Chapter 24: Chapter 24

Cassandra's POV

Hasn't Darla got any sense of time?

My tapping foot on the floor asks me. She's awful with people, but that also means she is not in the position to face me as of now. As I was just about to leave, three shadows of heads with styled hair and one walking in the front is caught in front of me. Rolling my eyes, I lean against the wall— one foot flat against it and folded.

"You're awful with time." I look at my watch and say.

"And you're awful with your personality change. Is it true that—" Her words take a pause. My squinting eyes makes her shake her head off the topic. I was yet, still curious.

"Would you like to have a punch of my fist before your start speaking?" Unprovoked, Darla and her minions enter rage mode while I scoff.

"Careful, Darla. Your insecurities are showing." It was merely useful to rile her up in this situation. Her and her minion would beat me up and in the worst case scenario— throw me out of the building. I wouldn't risk my life, so I sigh and say.

"This has nothing to do with you. If you wanna know the make up products I use— which I know you can't afford— ask me then." Saying that, I begin to walk away.

"You—"

"Yo!" A male voice interrupts our nail-breaking fight scene.

It was Alex with his sling bag attached across his torso. I turn away when he was walking briskly towards us. I can already sense his dangerous gaze on me.

"Off of her, 'roaches. Go suck a d!ck or something!" His words were making my ears bleed. No way was I having such a tongue to utter them. Hiding the snicker under my throat, I watch Darla and Co. leave us be. That was even dangerous than before, I guess.

Silence...

Ugh, I'm starting to hate myself foe getting into their stares all the time. All I want is to avoid them so I can clear my transfer process without any regrets. They are surely bound to give me a hard time.

Out of the blue, Alex grabs ahold my wrist and tries to drag me through the terrace.

"What are you— LEAVE ME ALONE!" I scream and yank my hand back to myself. The grip surely make an impact upon my skin because I was resisting.

"Stop this madness! You're not someone I know!" Alex yells back.
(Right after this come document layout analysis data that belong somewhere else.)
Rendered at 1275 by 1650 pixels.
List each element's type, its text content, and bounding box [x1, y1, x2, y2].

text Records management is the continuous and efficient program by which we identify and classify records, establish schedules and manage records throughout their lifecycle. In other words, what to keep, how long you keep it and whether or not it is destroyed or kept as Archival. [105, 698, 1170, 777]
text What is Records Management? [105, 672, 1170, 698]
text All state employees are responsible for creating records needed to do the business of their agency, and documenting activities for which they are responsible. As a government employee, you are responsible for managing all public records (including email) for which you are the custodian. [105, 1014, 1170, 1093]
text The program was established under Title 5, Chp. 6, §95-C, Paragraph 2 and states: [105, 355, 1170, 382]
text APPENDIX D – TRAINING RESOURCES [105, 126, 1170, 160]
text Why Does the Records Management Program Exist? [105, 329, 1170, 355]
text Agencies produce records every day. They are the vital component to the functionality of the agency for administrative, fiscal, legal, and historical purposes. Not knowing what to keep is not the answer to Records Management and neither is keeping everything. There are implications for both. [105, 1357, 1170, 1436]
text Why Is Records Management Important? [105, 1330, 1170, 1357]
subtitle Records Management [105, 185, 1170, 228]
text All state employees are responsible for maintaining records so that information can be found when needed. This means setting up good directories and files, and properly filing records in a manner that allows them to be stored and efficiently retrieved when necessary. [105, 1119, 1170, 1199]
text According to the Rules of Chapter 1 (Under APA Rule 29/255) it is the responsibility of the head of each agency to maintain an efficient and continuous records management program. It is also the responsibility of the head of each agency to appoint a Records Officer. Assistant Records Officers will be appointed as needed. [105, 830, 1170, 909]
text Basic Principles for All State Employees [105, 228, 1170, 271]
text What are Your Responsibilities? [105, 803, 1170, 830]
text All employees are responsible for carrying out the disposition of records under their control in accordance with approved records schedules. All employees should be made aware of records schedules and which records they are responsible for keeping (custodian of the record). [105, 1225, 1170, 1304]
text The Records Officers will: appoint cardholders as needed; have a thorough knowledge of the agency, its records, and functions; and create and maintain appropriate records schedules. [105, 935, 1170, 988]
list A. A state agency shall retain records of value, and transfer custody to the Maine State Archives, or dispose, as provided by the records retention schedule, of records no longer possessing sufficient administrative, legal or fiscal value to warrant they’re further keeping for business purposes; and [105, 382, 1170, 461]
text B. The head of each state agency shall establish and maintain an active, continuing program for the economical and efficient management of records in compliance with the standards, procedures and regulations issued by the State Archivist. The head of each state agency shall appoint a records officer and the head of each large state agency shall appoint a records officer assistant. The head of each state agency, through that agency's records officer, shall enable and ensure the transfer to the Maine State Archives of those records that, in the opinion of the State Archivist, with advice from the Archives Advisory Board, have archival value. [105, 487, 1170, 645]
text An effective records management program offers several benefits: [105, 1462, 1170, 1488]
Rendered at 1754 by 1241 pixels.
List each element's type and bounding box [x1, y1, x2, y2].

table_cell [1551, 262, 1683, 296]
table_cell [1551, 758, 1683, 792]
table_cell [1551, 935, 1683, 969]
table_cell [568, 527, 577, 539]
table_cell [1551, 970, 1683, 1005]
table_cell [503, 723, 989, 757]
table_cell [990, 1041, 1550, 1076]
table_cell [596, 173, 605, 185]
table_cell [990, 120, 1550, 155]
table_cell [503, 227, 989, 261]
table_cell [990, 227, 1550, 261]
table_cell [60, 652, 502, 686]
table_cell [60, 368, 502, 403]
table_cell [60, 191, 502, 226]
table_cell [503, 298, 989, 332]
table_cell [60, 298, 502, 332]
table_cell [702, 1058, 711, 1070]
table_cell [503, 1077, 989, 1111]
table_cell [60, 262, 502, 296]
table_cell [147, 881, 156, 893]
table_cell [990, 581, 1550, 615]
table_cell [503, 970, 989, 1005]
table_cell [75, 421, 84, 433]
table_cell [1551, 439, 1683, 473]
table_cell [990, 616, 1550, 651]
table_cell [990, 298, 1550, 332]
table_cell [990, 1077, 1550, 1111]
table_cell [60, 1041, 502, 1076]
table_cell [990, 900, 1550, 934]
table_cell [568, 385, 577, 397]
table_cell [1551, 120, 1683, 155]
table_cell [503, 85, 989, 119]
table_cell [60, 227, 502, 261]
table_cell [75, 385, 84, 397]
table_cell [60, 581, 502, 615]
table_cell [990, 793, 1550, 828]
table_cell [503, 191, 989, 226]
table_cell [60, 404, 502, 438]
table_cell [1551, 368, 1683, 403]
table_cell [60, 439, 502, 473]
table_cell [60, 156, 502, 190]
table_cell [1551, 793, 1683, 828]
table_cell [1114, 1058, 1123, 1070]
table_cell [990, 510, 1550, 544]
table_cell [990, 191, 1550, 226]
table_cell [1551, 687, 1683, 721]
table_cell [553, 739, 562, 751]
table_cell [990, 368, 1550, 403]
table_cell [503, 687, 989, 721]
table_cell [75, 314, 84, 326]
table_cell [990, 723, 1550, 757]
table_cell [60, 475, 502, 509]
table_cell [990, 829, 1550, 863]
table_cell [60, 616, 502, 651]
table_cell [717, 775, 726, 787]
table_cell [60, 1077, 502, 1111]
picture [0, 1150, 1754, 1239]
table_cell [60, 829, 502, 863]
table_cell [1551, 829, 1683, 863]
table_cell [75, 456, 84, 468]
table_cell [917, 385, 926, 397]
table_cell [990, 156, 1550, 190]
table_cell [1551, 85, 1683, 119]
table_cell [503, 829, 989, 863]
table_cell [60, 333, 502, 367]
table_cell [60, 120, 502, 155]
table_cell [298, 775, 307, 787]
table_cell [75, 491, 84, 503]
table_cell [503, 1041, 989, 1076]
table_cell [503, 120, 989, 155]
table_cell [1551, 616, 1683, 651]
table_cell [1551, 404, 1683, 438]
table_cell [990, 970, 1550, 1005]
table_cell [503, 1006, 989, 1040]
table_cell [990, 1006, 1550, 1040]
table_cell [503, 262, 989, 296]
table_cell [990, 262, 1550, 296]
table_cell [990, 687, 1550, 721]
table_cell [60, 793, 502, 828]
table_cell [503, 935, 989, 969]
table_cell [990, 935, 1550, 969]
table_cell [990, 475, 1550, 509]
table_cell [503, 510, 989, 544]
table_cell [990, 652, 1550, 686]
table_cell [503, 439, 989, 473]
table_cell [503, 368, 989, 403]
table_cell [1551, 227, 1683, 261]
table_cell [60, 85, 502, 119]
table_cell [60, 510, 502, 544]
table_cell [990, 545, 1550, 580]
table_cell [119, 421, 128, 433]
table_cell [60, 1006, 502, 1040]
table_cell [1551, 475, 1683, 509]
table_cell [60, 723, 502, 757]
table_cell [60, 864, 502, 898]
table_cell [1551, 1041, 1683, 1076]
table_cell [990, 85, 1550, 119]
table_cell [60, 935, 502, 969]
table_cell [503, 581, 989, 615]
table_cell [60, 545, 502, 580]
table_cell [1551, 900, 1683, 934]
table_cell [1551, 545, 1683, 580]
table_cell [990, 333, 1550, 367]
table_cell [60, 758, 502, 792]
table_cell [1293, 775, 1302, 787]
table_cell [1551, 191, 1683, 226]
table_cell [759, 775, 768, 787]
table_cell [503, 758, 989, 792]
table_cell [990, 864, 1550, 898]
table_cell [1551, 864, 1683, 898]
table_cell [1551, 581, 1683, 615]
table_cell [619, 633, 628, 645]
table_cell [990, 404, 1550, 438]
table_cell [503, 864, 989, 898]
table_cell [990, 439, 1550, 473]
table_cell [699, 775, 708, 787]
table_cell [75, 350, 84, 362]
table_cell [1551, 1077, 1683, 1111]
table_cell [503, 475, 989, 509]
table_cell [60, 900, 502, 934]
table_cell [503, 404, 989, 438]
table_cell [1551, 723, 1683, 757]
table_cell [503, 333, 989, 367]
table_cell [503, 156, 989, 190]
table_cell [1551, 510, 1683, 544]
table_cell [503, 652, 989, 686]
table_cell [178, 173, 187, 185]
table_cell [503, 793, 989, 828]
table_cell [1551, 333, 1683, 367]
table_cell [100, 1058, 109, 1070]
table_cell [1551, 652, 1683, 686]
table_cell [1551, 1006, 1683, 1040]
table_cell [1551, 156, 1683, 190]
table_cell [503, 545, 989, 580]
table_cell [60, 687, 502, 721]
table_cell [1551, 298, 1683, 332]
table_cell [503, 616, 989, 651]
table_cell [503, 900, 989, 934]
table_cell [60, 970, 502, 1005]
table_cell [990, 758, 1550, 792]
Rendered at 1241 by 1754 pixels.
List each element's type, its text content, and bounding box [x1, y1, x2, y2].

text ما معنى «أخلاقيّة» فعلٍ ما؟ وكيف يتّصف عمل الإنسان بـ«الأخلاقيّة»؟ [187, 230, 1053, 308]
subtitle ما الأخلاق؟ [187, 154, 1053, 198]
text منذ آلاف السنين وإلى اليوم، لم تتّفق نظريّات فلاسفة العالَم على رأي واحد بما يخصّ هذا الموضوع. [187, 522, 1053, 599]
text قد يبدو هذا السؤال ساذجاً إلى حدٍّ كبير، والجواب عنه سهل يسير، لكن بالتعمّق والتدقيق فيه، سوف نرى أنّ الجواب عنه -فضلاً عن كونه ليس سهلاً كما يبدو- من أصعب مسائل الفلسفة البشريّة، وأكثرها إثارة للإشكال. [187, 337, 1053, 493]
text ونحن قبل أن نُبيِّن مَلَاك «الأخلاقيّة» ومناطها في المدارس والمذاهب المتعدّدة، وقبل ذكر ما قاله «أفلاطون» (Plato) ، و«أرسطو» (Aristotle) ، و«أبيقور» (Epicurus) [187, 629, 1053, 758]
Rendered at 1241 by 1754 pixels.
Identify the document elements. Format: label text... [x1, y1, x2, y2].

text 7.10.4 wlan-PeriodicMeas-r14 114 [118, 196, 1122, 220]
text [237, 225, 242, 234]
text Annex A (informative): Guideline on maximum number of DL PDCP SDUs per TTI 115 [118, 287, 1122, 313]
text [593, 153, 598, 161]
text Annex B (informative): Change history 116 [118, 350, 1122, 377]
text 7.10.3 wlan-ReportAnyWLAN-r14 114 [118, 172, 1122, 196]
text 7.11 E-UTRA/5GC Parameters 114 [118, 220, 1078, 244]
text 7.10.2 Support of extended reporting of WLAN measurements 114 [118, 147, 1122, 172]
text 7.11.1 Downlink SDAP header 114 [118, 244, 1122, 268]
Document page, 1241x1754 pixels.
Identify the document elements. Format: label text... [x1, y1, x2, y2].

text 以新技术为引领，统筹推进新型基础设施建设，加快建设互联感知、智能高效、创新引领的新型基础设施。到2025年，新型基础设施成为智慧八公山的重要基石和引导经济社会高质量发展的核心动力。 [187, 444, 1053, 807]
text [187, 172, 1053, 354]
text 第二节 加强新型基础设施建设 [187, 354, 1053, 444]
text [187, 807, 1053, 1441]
"That's none of your business!!" This was turning into a huge fight. His face was literally inches away from me. But what felt even closer and dangerous was his anger that bloomed around his aura just now. I gulp and angrily turn my head away. Taking the chance, I begin to walk away only to be pinned next to the wall holding the door to exit.

"So it's true..." his eyes wander about in mine. I was fuming still, so was he. His strong arms both sides of my head reminds me of the many times we made love. Oh, this wasn't exactly the time for emotional reminiscences.

"You're transferring schools."

"..."

Who told this to him?

Biting my lip to prevent the tears felt utterly useless.

"I-It's for the courses they're offering. I wanna go there." I say, trying to hide my face from him.

"And yet you're crying right here. I'm not a fool, even if I look like it. Cassie, please tell me why are you doing this. I already had a huge fight with Louis for what he did to you. He must have proven his love for you—"

"None of you..." I cut him off, "None of you truly loved me. It's only the void of womanhood I've been filling for you guys. It was fun while it lasted, but please let me be."

"Cassie... don't you understand?" There was no anger, pure affection. His index finger lifts my chin as my teary eyes meet with his own. I... I didn't know Alex could cry...

"We love you as our... our soulmate. I don't have any other words right now, Cassie. You're everything we ever wanted. The womanhood and whatever you're talking about... it's family. You're not some sex object to us." He says.

"I know you're not in the position to understand—"

"NO! YOU DON'T UNDERSTAND ME!" I cry. What is happening to me?

Before anything else leaks out, I wanted to flee from the situation. Pushing him to the ground, I run as fast as I would during a zombie attack. I was barely able to walk to my classes because my heels broke and I was barefoot on the cold ground. I just wanted to go home and shut myself into the room for eternity.

Why couldn't I escape the cruelty of this world? Everything was going as they've said...

Just then... my phone tings. I didn't want to open it. Not in public and risk myself into a much bigger problem than I already am into. This blackhole for me was planned since eons, I felt. Who is even doing this to me?

Walking home barefoot, abandoning the rest of the classes, I went straight into my room to take a shower with my clothes on.

I was hoping to blend my tears within the soft water droplets that fall upon me. Life was never too cruel, never too happy for me.

All I'll ever know is sadness from now.

Gathering up the remaining courage I have, I force myself to go near where I've dumped my bag and open the text I've received. From an unknown number, yet again.

My feelings were the tide which created this tsunami for me.